With the automation of AI enabled threat tools, the frequency of potential breaches could increase significantly. What can companies do to combat this new more aggressive threat?
Just like bad actors who use AI to automate attacks, organizations should take a hard look at tools that can combat that speed and efficiency also using AI. There are new tools being launched every day that utilize generative AI as the backbone of the solution. Research them, evaluate them, then implement them, and do it quickly!
Beyond that, all security programs worth their salt will constantly re-evaluate their own effectiveness, including identifying AI generated vulnerabilities in addition to traditional ones. This work needs to drive revision and updates to the overall security program.
Employee training must also be broadened to include awareness around AI generated threats like deep fakes.
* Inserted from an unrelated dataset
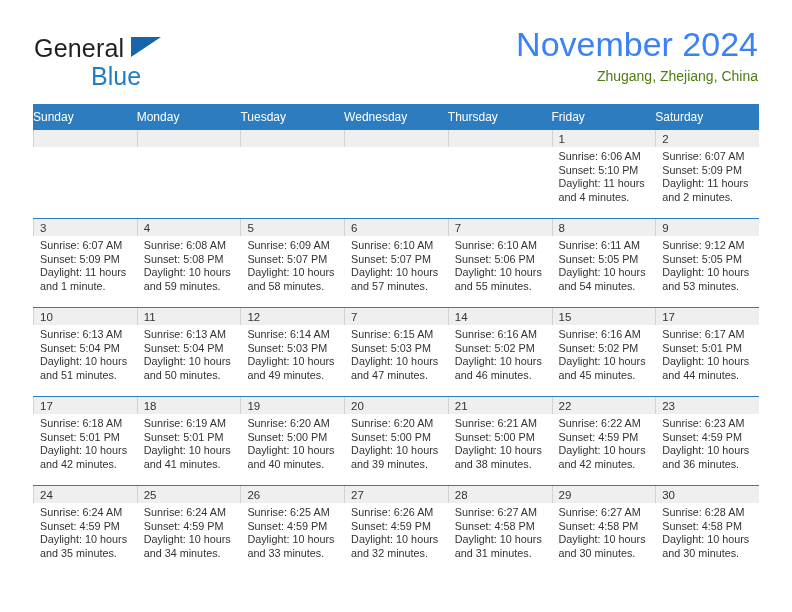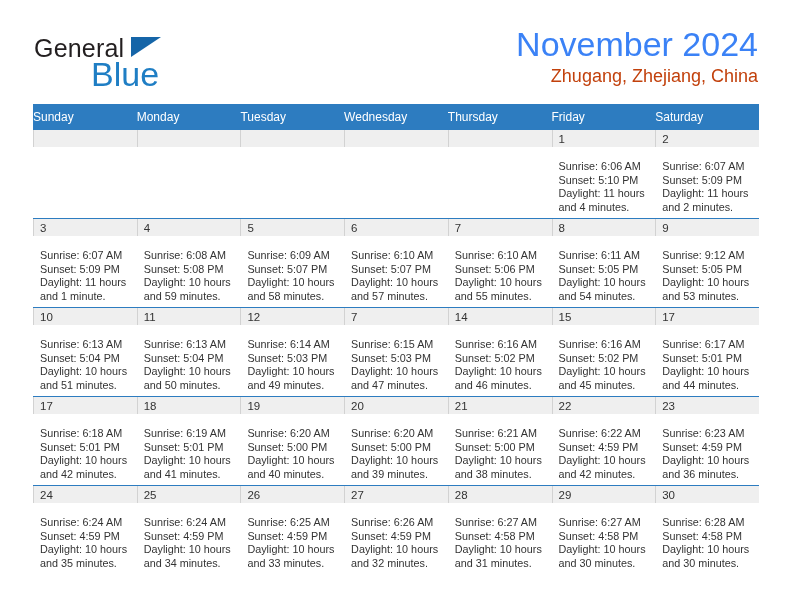"Blue" .brand-blue { font-size: 34px -> 25px; top: 21px -> 28px }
We need to keep reinforcing standard security practices like multifactor authentication, email filters, and training on recognizing AI generated phishing attacks. Diligence is the key to every successful security program!
Moving Forward
There is no debate on the fact that AI is here to stay. It is an extremely powerful tool that all companies will use in one way or another in the coming years. Its efficiency value is incredible! But, AI is not intelligent. Its outputs should neither be trusted at face value, nor should they be applied as blanket solutions. AI is not good or bad. It is simply a tool.
Generative AI needs to be considered in every effective security program including technical tools, training, and automating threat response. We, the humans, will be watching and adapting as generative AI continues to develop on both sides of the information security equation.